Shohini Ghose – TED Talk TRANSCRIPT
Let’s play a game.
Imagine that you are in Las Vegas, in a casino, and you decide to play a game on one of the casino’s computers, just like you might play solitaire or chess.
The computer can make moves in the game, just like a human player. This is a coin game. It starts with a coin showing heads, and the computer will play first. It can choose to flip the coin or not, but you don’t get to see the outcome.
Next, it’s your turn. You can also choose to flip the coin or not, and your move will not be revealed to your opponent, the computer.
Finally, the computer plays again, and can flip the coin or not, and after these three rounds, the coin is revealed, and if it is heads, the computer wins, if it’s tails, you win. So it’s a pretty simple game, and if everybody plays honestly, and the coin is fair, then you have a 50% chance of winning this game.
And to confirm that, I asked my students to play this game on our computers, and after many, many tries, their winning rate ended up being 50%, or close to 50%, as expected. Sounds like a boring game, right?
But what if you could play this game on a quantum computer?
Now, Las Vegas casinos do not have quantum computers, as far as I know, but IBM has built a working quantum computer. Here it is.
But what is a quantum computer?
Well, quantum physics describes the behavior of atoms and fundamental particles, like electrons and photons. So a quantum computer operates by controlling the behavior of these particles, but in a way that is completely different from our regular computers.
So a quantum computer is not just a more powerful version of our current computers, just like a light bulb is not a more powerful candle. You cannot build a light bulb by building better and better candles. A light bulb is a different technology, based on deeper scientific understanding.
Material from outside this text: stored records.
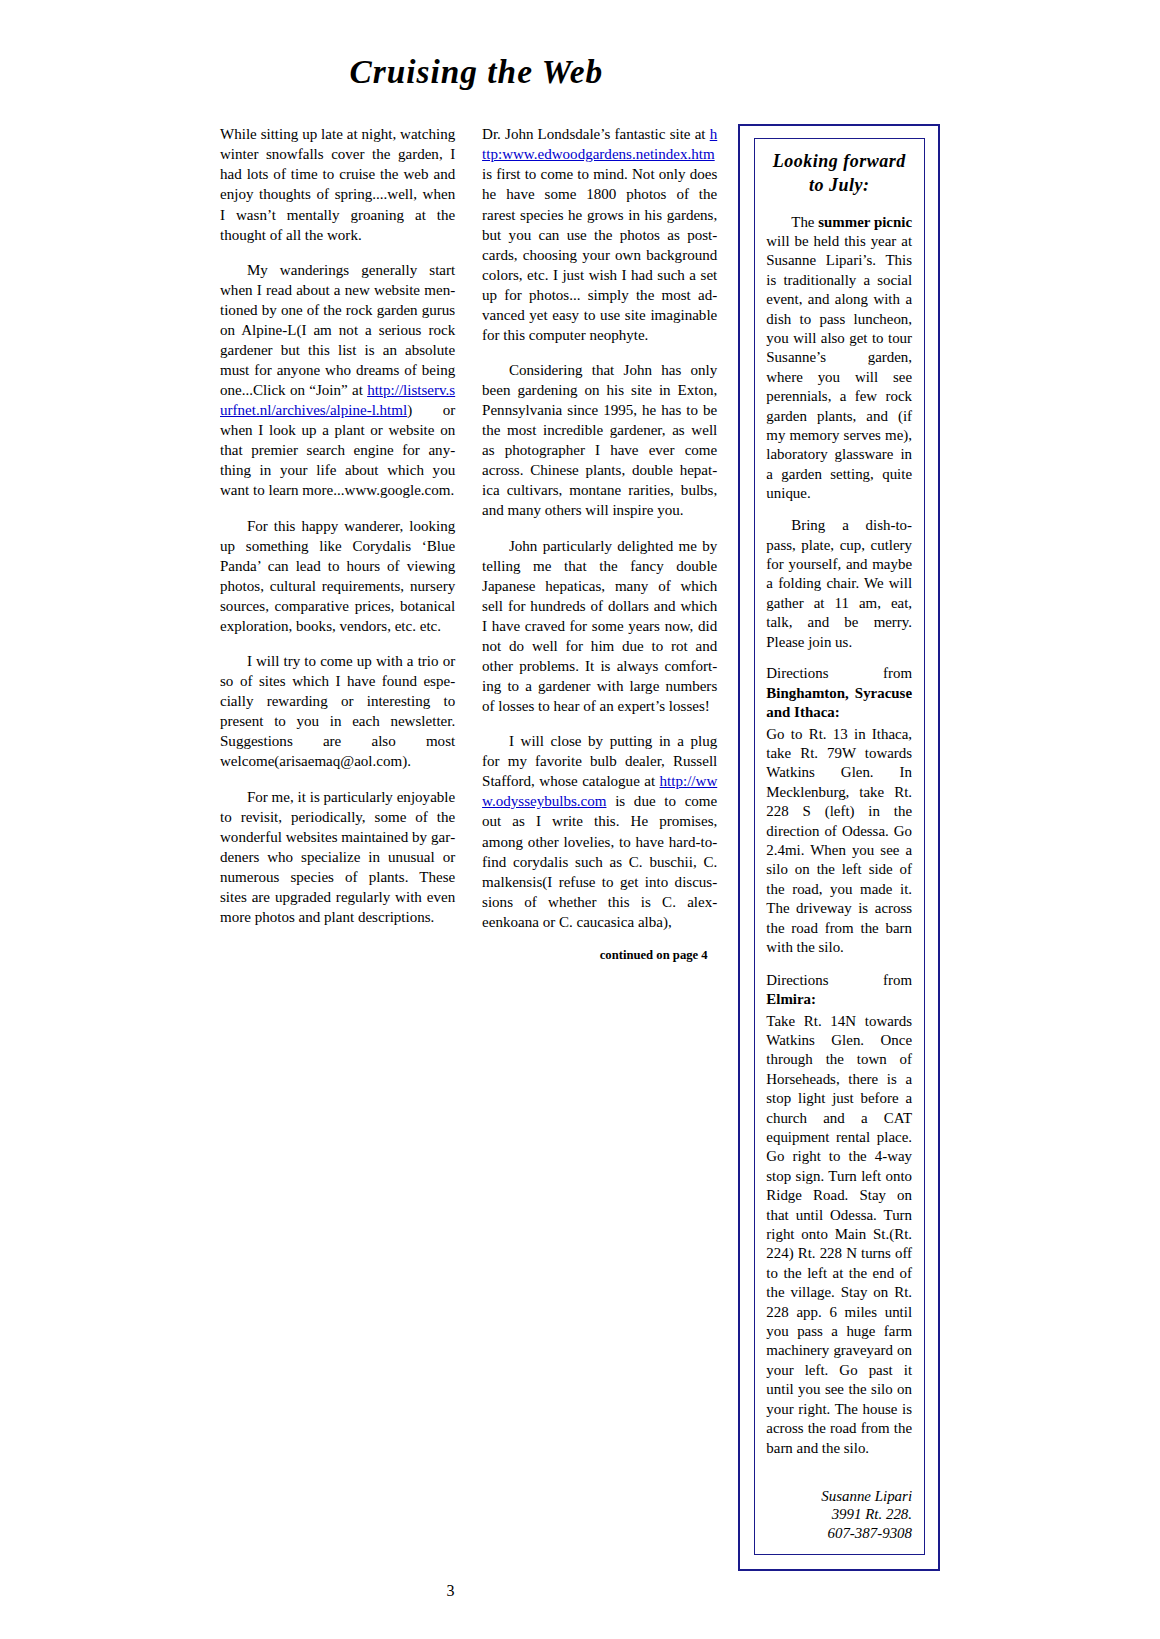Cruising the Web
While sitting up late at night, watching winter snowfalls cover the garden, I had lots of time to cruise the web and enjoy thoughts of spring....well, when I wasn’t mentally groaning at the thought of all the work.
My wanderings generally start when I read about a new website mentioned by one of the rock garden gurus on Alpine-L(I am not a serious rock gardener but this list is an absolute must for anyone who dreams of being one...Click on “Join” at http://listserv.surfnet.nl/archives/alpine-l.html) or when I look up a plant or website on that premier search engine for anything in your life about which you want to learn more...www.google.com.
For this happy wanderer, looking up something like Corydalis ‘Blue Panda’ can lead to hours of viewing photos, cultural requirements, nursery sources, comparative prices, botanical exploration, books, vendors, etc. etc.
I will try to come up with a trio or so of sites which I have found especially rewarding or interesting to present to you in each newsletter. Suggestions are also most welcome(arisaemaq@aol.com).
For me, it is particularly enjoyable to revisit, periodically, some of the wonderful websites maintained by gardeners who specialize in unusual or numerous species of plants. These sites are upgraded regularly with even more photos and plant descriptions.
Dr. John Londsdale’s fantastic site at http:www.edwoodgardens.netindex.htm is first to come to mind. Not only does he have some 1800 photos of the rarest species he grows in his gardens, but you can use the photos as postcards, choosing your own background colors, etc. I just wish I had such a set up for photos... simply the most advanced yet easy to use site imaginable for this computer neophyte.
Considering that John has only been gardening on his site in Exton, Pennsylvania since 1995, he has to be the most incredible gardener, as well as photographer I have ever come across. Chinese plants, double hepatica cultivars, montane rarities, bulbs, and many others will inspire you.
John particularly delighted me by telling me that the fancy double Japanese hepaticas, many of which sell for hundreds of dollars and which I have craved for some years now, did not do well for him due to rot and other problems. It is always comforting to a gardener with large numbers of losses to hear of an expert’s losses!
I will close by putting in a plug for my favorite bulb dealer, Russell Stafford, whose catalogue at http://www.odysseybulbs.com is due to come out as I write this. He promises, among other lovelies, to have hard-to-find corydalis such as C. buschii, C. malkensis(I refuse to get into discussions of whether this is C. alexeenkoana or C. caucasica alba),
continued on page 4
Looking forward to July:
The summer picnic will be held this year at Susanne Lipari’s. This is traditionally a social event, and along with a dish to pass luncheon, you will also get to tour Susanne’s garden, where you will see perennials, a few rock garden plants, and (if my memory serves me), laboratory glassware in a garden setting, quite unique.
Bring a dish-to-pass, plate, cup, cutlery for yourself, and maybe a folding chair. We will gather at 11 am, eat, talk, and be merry. Please join us.
Directions from Binghamton, Syracuse and Ithaca:
Go to Rt. 13 in Ithaca, take Rt. 79W towards Watkins Glen. In Mecklenburg, take Rt. 228 S (left) in the direction of Odessa. Go 2.4mi. When you see a silo on the left side of the road, you made it. The driveway is across the road from the barn with the silo.
Directions from Elmira:
Take Rt. 14N towards Watkins Glen. Once through the town of Horseheads, there is a stop light just before a church and a CAT equipment rental place. Go right to the 4-way stop sign. Turn left onto Ridge Road. Stay on that until Odessa. Turn right onto Main St.(Rt. 224) Rt. 228 N turns off to the left at the end of the village. Stay on Rt. 228 app. 6 miles until you pass a huge farm machinery graveyard on your left. Go past it until you see the silo on your right. The house is across the road from the barn and the silo.
Susanne Lipari
3991 Rt. 228.
607-387-9308
3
Similarly, a quantum computer is a new kind of device, based on the science of quantum physics, and just like a light bulb transformed society, quantum computers have the potential to impact so many aspects of our lives, including our security needs, our health care and even the internet.
So companies all around the world are working to build these devices, and to see what the excitement is all about, let’s play our game on a quantum computer.
So I can log into IBM’s quantum computer from right here, which means I can play the game remotely, and so can you. To make this happen, you may remember getting an email ahead of time, from TED, asking you whether you would choose to flip the coin or not, if you played the game.
Well, actually, we asked you to choose between a circle or a square. You didn’t know it, but your choice of circle meant “flip the coin,” and your choice of square was “don’t flip.” We received 372 responses. Thank you.
That means we can play 372 games against the quantum computer using your choices. And it’s a pretty fast game to play, so I can show you the results right here. Unfortunately, you didn’t do very well.
The quantum computer won almost every game. It lost a few only because of operational errors in the computer.
So how did it achieve this amazing winning streak?
It seems like magic or cheating, but actually, it’s just quantum physics in action.
Here’s how it works. A regular computer simulates heads or tails of a coin as a bit, a zero or a one, or a current flipping on and off inside your computer chip.
A quantum computer is completely different. A quantum bit has a more fluid, nonbinary identity. It can exist in a superposition, or a combination of zero and one, with some probability of being zero and some probability of being one.